Невеста для отшельника - Владимир Христофоров
Шрифт:
Интервал:
Закладка:
— Мальчуганы вы мои…
Дядя Гоша, как обычно похрюкивая, ворчливо бубнит:
— Ну, хватит, хватит — опоздают…
Однажды летом — это когда мы ужо превратились в довольно зрелых лоботрясов — физрук Василии Васильевич устроил отборочные соревнования перед городской олимпиадой. Надо было шесть раз обежать наш квартал. Я считался бегуном средней руки, но в тот день на мне был новенький спортивный костюм, и я расхаживал по школьному двору с гордым видом олимпийского — не меньше — чемпиона. Василий Васильевич тоже был несколько ошарашен моим видом и, словно извиняясь сказал, что на олимпиаду отбирают спортсменов не по внешности, а по результатам.
Поднимая пыль, первая тройка бегунов ринулась за угол. Я сильно волновался, мне очень хотелось попасть на олимпиаду по одной простой причине: в соседней школе училась красивая девчонка Лиля, которая мне жутко нравилась. Она считалась отменной бегуньей, прыгуньей, пловчихой, гимнасткой. Мне хотелось покрасоваться на стадионе в своем костюме типа «экстра-класс-прималюкс-пирамидон», как мы тогда говорили.

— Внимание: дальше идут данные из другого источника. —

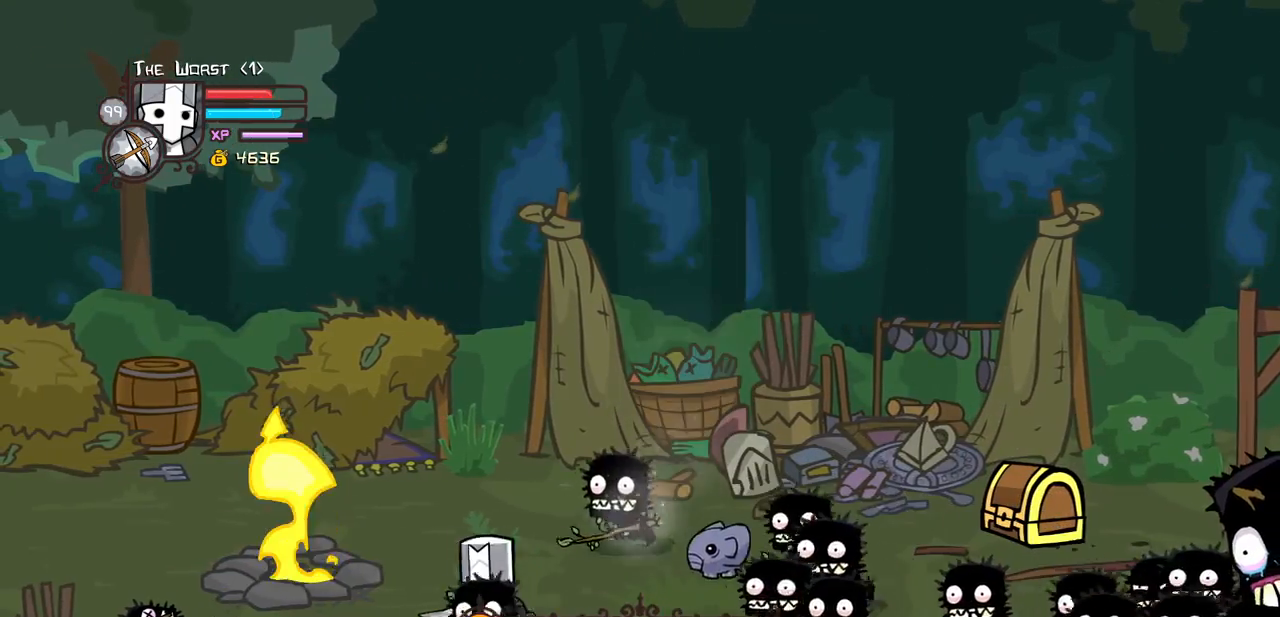
{"keys": ["block", "down", "right"], "events": [[17, "up", "down"], [250, "down", "down"], [250, "right", "down"], [250, "up", "up"], [350, "left", "up"], [383, "block", "down"]]}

По сигналу физрука я с некоторым замешательством неуклюже затопал своими длинными «костылями» (наш жаргон) за Ленькой Кузнецовым. Около водозаборной колонки мы чуть не сшибли тетку с полными ведрами на коромысле, Ленька умчался вперед, а я успел схлопотать крепкий подзатыльник. Но совершенно верно говорят, что вместе с подзатыльником человек получает стимул двигаться вперед несколько быстрее, чем до него. Я резво припустил за бегунами, догнал их и… сорвал дыхание. Последний, шестой круг бежал не помня себя — мир в моих глазах стремительно мерк, земля проваливалась. И вдруг я увидел бледный овал лица в окне второго этажа углового дома. Тетя Даша смотрела на меня, и тогда я подумал о том, что, если даже я не добегу, все равно она не упрекнет меня, а утешит, и мне тогда наплевать на насмешки мальчишек. Как ни странно, эта мысль меня успокоила, и я добежал с неплохим временем. Физрук удивленно покачал головой и включил меня в список лучших бегунов школы.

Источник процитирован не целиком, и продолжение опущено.